On a beaucoup parlé ces derniers jours de la crise bancaire à Chypre. Mais peu de la situation de ce pays mal connu. Toujours au service des plus curieux de nos lecteurs, voici quelques précisions oubliées par Wikipedia.

Chypre est un pays confédéral, c’est-à-dIre un régime politique incompréhensible dont la signification dépend de celui qui l’invoque. Disons que le confédéralisme à la chypriote désigne un état indépendant composé de deux républiques elles aussi indépendantes qui se tournent le dos et ne veulent rien avoir en commun même pas le café baptisé grec ou turc selon qu’on le boit en-deçà ou au-delà de la frontière linguistique. Un pays. Deux langues. Et des politiciens qui ne se comprennent pas.

Ils devraient prendre exemple sur la Belgique, un état composé de deux, de trois ou de quatre régions différentes, selon votre interlocuteur. On n’y parle pas non plus la même langue mais le nord et le sud se comprennent quand il s’agit de fixer le montant des impôts complémentaires, de commander du lait russe ou de la dame blanche et de se plaindre de la pluie glacée qui frappe indistinctement le nord et le sud avec la même furie.

Le sud de l’île est, d’après le nord, habité par des paresseux qui vivent de l’argent de l’Europe et qui célèbrent l’amour plutôt que le boulot. Ca tombe bien, la déesse Aphrodite est justement née, d’après la légende, dans le sud, sur un coin du rivage à l’époque sauvage et désolé, battu par le vent mais aujourd’hui protégé par le béton massif de banques russes.

Ils devraient prendre exemple sur les Belges. Le sud du pays est, d’après le nord, peuplé de paresseux qui vivent de l’argent de l’Europe et des Flamands et qui célèbrent l’amour du parti socialiste. Ca tombe bien. Le premier ministre Elio Di Rupo est né, selon la légende, dans un coin qui à l’époque était couvert par la masse des tours de chevalement des mines et aujourd’hui par des terrils sauvages et désolés battus par le vent.

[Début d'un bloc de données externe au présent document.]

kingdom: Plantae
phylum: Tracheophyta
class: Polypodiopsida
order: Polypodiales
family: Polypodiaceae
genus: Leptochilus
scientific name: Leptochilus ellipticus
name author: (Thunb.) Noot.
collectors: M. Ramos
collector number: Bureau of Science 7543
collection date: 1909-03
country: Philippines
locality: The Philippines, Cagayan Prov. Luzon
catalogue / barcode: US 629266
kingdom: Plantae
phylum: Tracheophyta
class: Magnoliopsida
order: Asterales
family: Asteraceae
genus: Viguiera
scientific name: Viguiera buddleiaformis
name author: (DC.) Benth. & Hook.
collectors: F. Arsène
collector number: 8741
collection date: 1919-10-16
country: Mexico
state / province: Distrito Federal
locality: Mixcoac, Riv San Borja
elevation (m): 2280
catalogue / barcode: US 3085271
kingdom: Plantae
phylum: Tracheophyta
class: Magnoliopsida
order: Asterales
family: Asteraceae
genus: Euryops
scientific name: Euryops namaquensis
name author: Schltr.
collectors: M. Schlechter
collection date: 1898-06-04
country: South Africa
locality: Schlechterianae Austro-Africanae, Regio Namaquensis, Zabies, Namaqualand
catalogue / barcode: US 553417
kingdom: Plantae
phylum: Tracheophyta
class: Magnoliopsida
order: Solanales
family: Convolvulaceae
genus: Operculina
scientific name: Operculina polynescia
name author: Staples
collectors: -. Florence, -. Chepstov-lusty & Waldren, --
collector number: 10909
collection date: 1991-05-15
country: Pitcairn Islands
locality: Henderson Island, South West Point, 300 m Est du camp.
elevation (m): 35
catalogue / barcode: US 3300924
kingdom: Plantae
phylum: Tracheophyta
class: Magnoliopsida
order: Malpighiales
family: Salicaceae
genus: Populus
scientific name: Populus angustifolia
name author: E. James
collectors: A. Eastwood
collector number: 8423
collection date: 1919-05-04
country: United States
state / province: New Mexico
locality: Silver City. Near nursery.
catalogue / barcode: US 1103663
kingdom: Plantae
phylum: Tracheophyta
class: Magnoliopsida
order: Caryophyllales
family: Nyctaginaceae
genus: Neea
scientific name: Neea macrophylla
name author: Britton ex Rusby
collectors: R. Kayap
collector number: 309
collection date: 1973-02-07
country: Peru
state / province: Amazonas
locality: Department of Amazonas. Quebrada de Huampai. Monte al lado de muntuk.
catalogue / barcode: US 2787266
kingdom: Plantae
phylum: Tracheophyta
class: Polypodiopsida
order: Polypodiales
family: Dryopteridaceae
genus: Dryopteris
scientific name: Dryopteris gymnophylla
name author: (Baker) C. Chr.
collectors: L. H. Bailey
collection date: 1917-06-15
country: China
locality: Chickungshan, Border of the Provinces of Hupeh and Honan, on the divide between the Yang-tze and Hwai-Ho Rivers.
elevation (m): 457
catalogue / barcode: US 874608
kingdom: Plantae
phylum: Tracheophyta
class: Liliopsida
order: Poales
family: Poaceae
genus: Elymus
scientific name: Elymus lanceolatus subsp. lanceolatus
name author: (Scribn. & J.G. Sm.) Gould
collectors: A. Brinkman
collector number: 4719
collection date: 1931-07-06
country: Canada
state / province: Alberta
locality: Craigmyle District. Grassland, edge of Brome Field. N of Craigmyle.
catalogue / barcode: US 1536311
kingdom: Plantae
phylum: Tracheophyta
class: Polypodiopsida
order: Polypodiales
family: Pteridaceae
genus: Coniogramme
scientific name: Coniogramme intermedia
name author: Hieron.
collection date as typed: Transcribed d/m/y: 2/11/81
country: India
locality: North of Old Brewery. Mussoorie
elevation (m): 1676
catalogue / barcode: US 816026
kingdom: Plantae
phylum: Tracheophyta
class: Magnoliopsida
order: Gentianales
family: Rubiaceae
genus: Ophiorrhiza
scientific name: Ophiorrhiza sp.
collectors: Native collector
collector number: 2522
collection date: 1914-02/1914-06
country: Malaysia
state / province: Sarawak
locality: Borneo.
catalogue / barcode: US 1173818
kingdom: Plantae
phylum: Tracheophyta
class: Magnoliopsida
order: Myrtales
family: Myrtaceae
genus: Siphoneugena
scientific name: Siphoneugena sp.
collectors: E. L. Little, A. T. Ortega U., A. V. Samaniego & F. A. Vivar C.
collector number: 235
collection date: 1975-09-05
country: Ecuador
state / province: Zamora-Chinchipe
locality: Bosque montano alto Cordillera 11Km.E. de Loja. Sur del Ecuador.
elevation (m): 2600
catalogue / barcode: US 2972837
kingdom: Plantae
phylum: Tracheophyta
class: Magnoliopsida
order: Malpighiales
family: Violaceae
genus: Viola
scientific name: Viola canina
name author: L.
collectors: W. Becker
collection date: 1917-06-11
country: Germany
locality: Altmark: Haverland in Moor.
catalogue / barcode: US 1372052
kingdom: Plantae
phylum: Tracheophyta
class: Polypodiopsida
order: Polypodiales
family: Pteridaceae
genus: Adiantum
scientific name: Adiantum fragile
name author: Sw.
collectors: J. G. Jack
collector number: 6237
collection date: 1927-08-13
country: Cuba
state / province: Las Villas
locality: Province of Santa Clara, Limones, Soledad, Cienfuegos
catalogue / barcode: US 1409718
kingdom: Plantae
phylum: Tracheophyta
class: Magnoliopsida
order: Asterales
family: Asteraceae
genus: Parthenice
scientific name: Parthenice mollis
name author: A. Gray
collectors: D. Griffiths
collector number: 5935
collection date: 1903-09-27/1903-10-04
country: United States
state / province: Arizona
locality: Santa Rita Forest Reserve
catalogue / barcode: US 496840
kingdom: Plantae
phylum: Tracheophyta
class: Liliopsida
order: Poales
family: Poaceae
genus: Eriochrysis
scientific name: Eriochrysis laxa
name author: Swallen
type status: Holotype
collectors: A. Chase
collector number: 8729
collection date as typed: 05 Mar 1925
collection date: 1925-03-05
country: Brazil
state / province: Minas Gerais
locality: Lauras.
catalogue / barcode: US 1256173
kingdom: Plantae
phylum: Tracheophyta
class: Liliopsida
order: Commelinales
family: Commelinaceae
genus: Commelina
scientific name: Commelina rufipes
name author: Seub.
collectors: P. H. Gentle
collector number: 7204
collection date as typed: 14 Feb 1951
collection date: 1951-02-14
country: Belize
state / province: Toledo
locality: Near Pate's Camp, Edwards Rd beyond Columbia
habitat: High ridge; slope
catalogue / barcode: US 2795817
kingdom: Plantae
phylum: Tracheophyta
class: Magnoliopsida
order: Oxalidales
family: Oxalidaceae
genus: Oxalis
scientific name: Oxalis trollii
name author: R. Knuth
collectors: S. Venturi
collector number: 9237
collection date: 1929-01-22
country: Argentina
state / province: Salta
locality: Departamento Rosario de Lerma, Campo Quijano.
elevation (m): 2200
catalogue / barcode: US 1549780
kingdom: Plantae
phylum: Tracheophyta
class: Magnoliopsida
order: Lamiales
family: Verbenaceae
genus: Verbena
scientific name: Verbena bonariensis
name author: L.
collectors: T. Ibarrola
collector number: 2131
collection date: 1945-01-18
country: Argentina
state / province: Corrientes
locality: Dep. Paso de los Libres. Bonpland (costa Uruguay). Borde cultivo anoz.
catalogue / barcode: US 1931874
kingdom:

L’économie du sud de l’île vit au-dessus de ses moyens grâce à des banques qui vivent des économies placées par des oligarques russes vivant au-dessus de la moyenne de leurs concitoyens. Lorsque le sud veut taxer ses épargnants, ceux-ci s’empressent de transférer leurs comptes des banques du sud vers celles du nord, qui les attendaient depuis longtemps.

La Belgique devrait prendre exemple sur Chypre. Et se fabriquer un petit confédéralisme à deux qui permettrait de garder les épargnants étrangers dans le pays. Si le sud se montre trop gourmand, le nord se fera accueillant. Et vice-versa. Tant que le pognon reste chez nous, la déesse Aphrodite ou Dieu-sait-qui veillera sur l’avenir de notre chère nation et de ses banques.